One of the most prized photography collections in the region will soon call Lake Cowichan its permanent home, thanks in large part to a local organization that has donated thousands of dollars to the Kaatza Station Museum and Archive.
Last year the Cowichan Lake Community Forest Co-op announced it would match all private donations to the museum, which is striving to construct a special extension to its current building in order to house the photo collection of Wilmer Gold, who chronicled the logging industry on Vancouver Island beginning in the 1930s. The collection contains approximately 1,000 photographic negatives, which must be preserved through controlled refrigeration techniques not possible at the museum’s current facilities.
“There is none other like it in the world and historians will be blessed as the years go on with this Gold collection. We’re very pleased to support the project,” said Bruce Ingram, chairman of the forest co-op’s finance committee.
On Thursday, Ingram presented a cheque on behalf of his organization to the Kaatza Historical Society for more than $10,000.
Last year the co-op announced it would match all private donations made to the museum’s fund by Dec. 31, 2015. The total amount raised by the museum by this deadline was $11,390.

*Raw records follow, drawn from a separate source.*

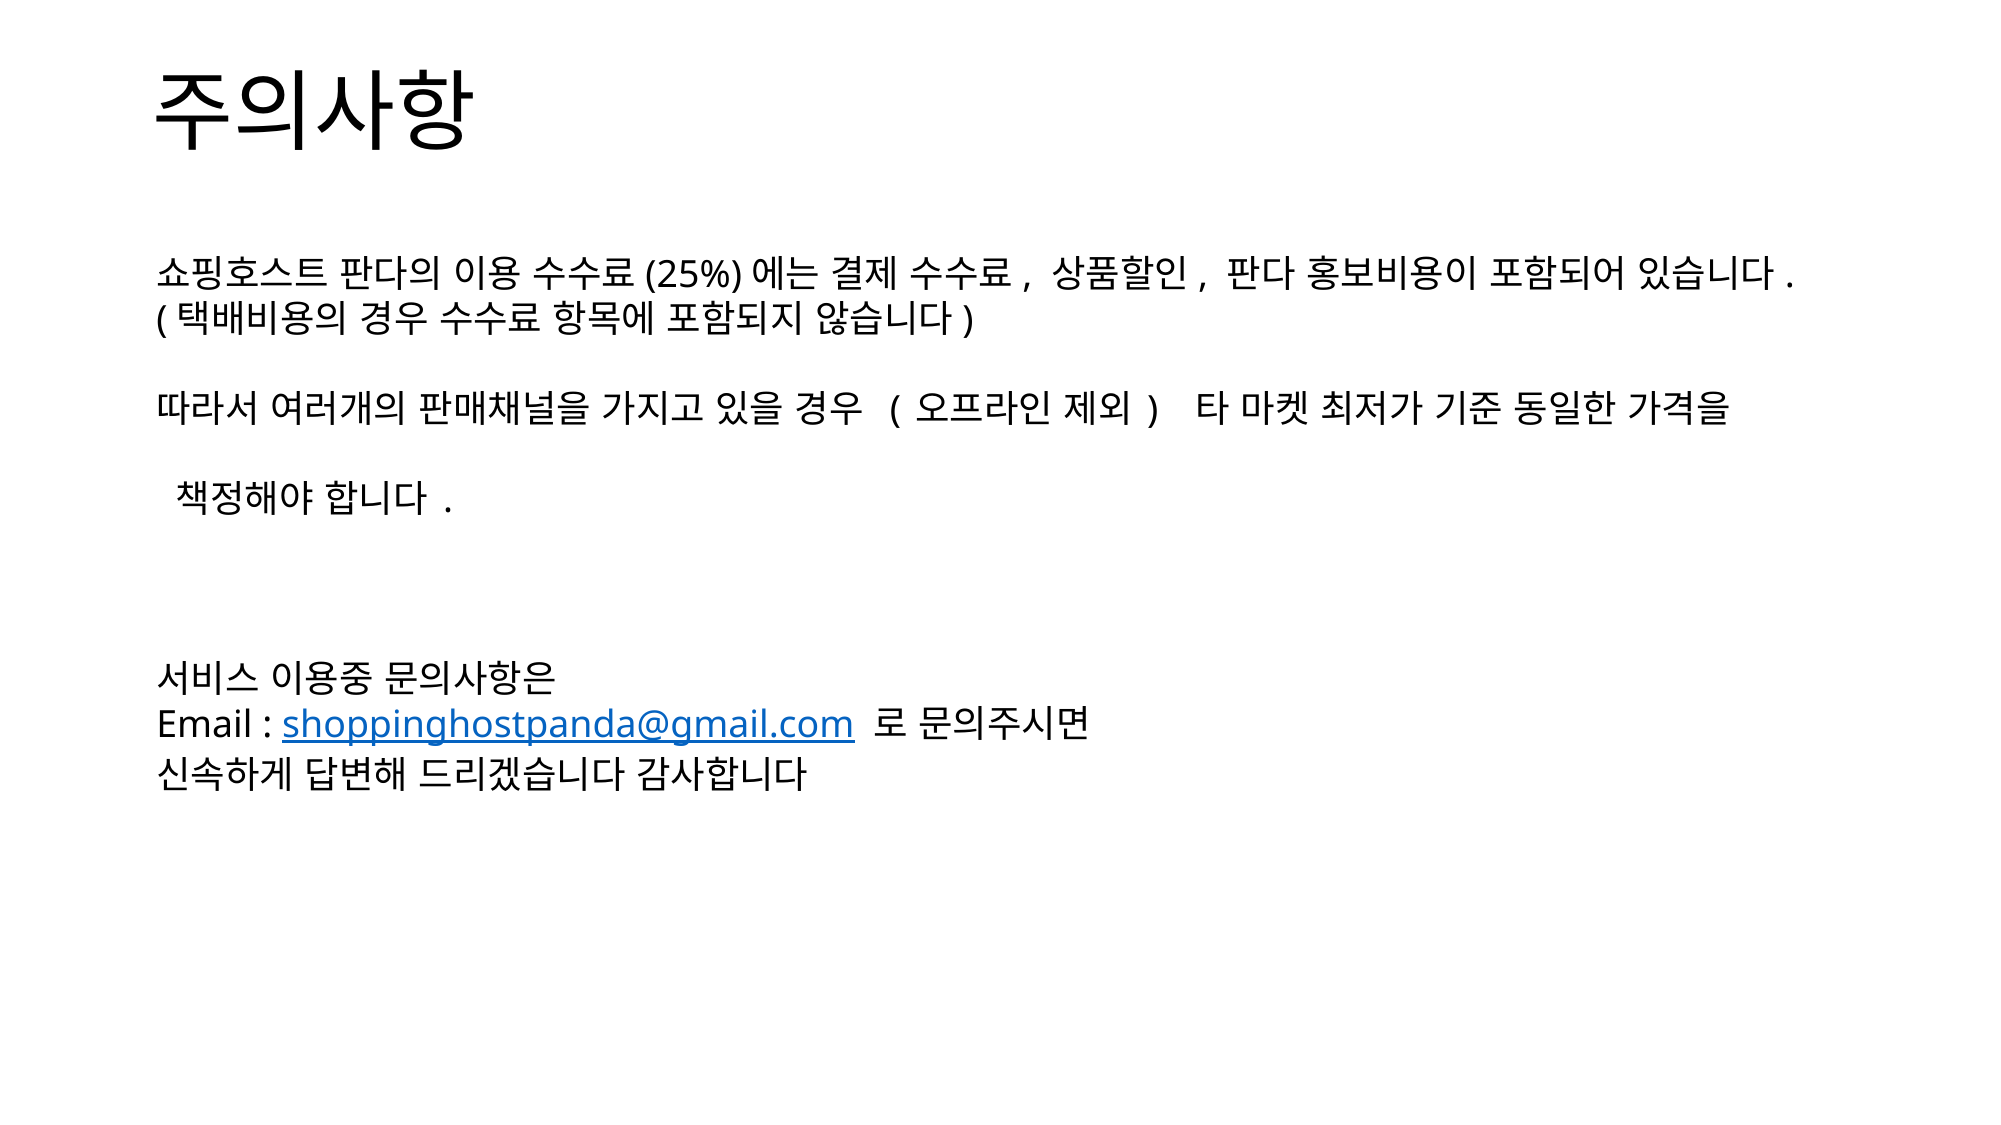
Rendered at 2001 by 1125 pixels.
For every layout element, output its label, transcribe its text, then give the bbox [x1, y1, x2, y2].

title 주의사항 [137, 59, 749, 171]
text_box 쇼핑호스트 판다의 이용 수수료(25%)에는 결제 수수료, 상품할인, 판다 홍보비용이 포함되어 있습니다. (택배비용의 경우 수수료 항목에 포함되지 않습니다) 따라서 여러개의 판매채널을 가지고 있을 경우 (오프라인 제외) 타 마켓 최저가 기준 동일한 가격을 책정해야 합니다. 서비스 이용중 문의사항은 Email : shoppinghostpanda@gmail.com 로 문의주시면 신속하게 답변해 드리겠습니다 감사합니다 [141, 242, 1956, 803]
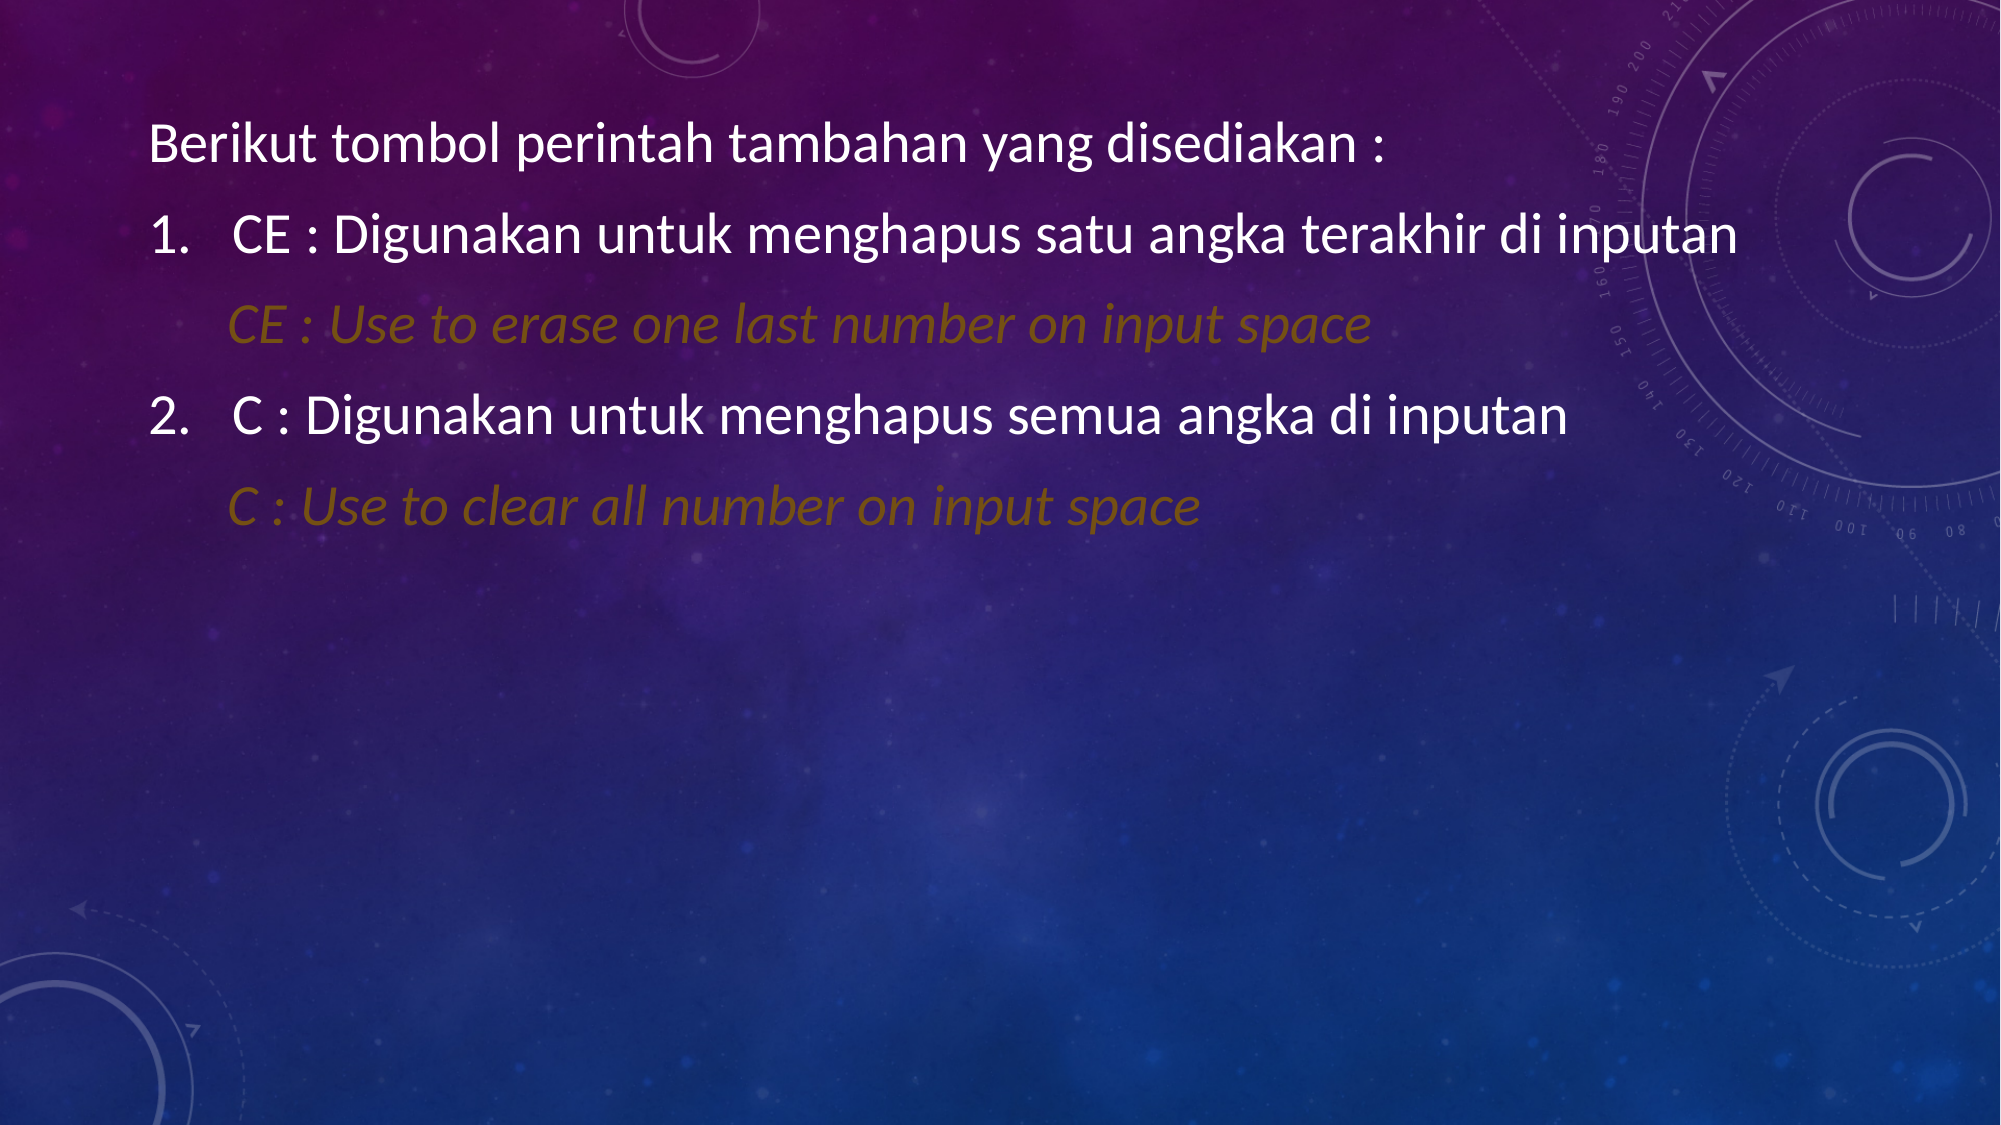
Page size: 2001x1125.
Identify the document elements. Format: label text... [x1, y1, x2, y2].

list Berikut tombol perintah tambahan yang disediakan : CE : Digunakan untuk menghapus satu angka terakhir di inputan CE : Use to erase one last number on input space C : Digunakan untuk menghapus semua angka di inputan C : Use to clear all number on input space [133, 0, 1859, 764]
picture [0, 0, 2001, 1125]
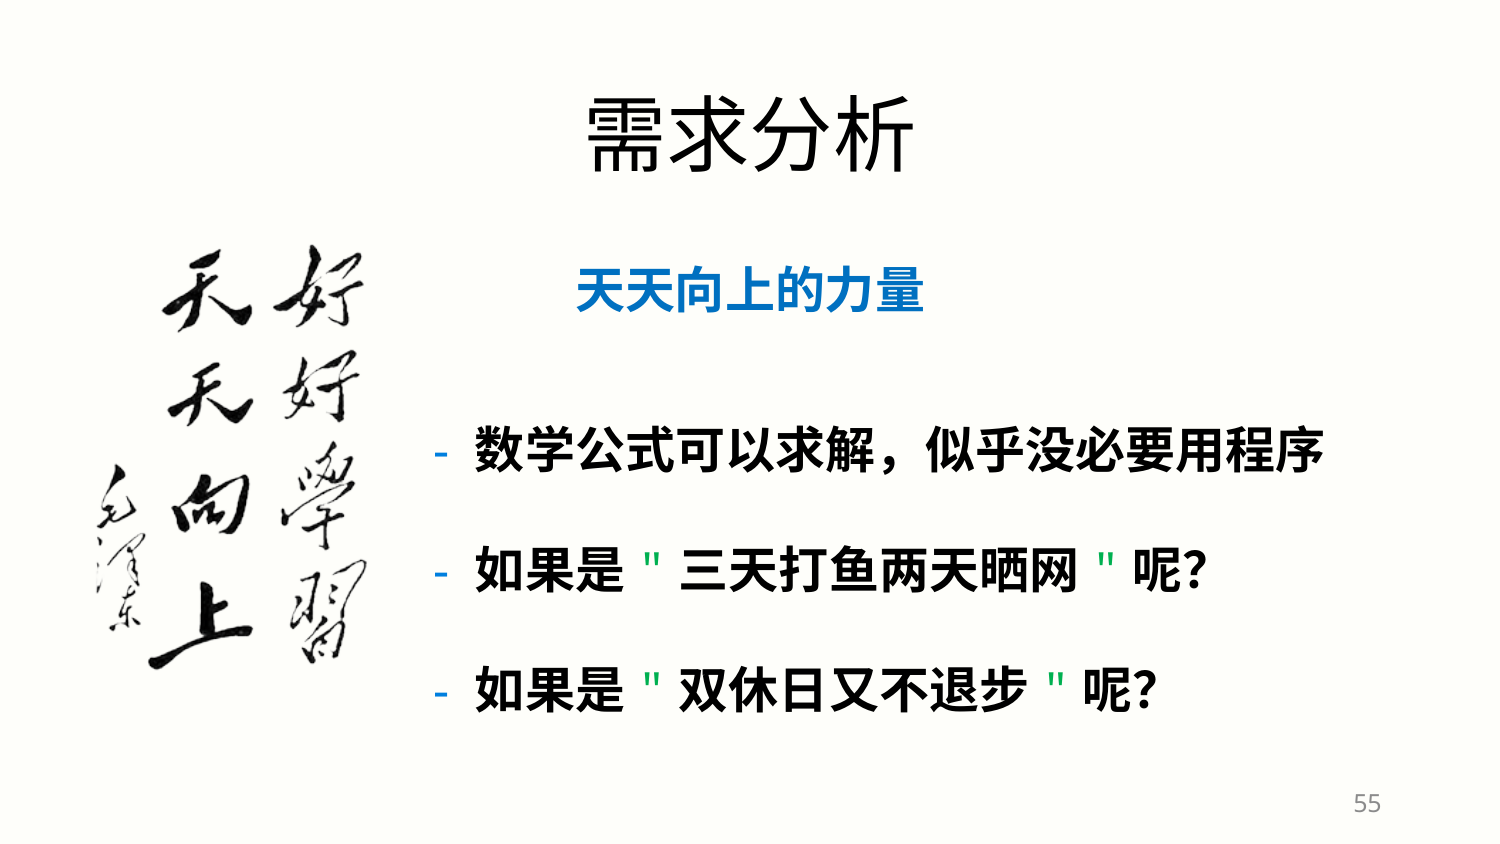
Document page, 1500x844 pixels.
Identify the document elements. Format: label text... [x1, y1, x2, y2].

text_box 天天向上的力量 [0, 220, 1500, 326]
slide_number 55 [1059, 782, 1397, 828]
text_box - 数学公式可以求解，似乎没必要用程序 - 如果是"三天打鱼两天晒网"呢？ - 如果是"双休日又不退步"呢？ [419, 350, 1388, 726]
text_box 需求分析 [0, 79, 1500, 211]
picture [76, 232, 388, 682]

“We were very impressed with the work done for the preservation of the collection,” said Ingram. “The Cowichan Lake forest co-op board is very pleased to announce that we are going to donate an additional $15,000 to the Kaatza museum society at the full lock-up stage [of construction] to assist with the finishing up of the project.”
Between this additional money, the matched donations and $2,000 given by the co-op last year to help the museum advertise its fundraising initiative, the total contribution from the co-op comes close to half of the approximately $69,000 the museum has raised to date for the new extension, which will also house the International Woodworkers of America photo collection.
Pat Foster, president of the Kaatza Historical Society, said a special sign will be placed outside the extension during construction, thanking the people and groups who made contributions to the project.
“The forest co-op is of course the largest donor to our new addition, so we wanted to indicate our special appreciation,” she said.
“[The donation] has enabled us to go to builders and actually see quotes because we weren’t comfortable doing that until we had enough funds in place to actually finish up to the lockup stage. And now with the extra donation, we’ll be able to finish the inside.”
Foster said she hopes work gets underway later this spring, with all the walls, doors and windows in place by the end of June, and the entire project completed before the end of the year.
Patrick Hrushowy, a consultant to the co-op, said the region’s long history of forestry made supporting the museum and its efforts to preserve the Gold collection a no-brainer.
“The forest industry is what’s made this community,” he said.
“It came together more than 100 years ago and it’s just a solid part of the history and the co-op board decided it was important to officially preserve that history, make it available to future generations.”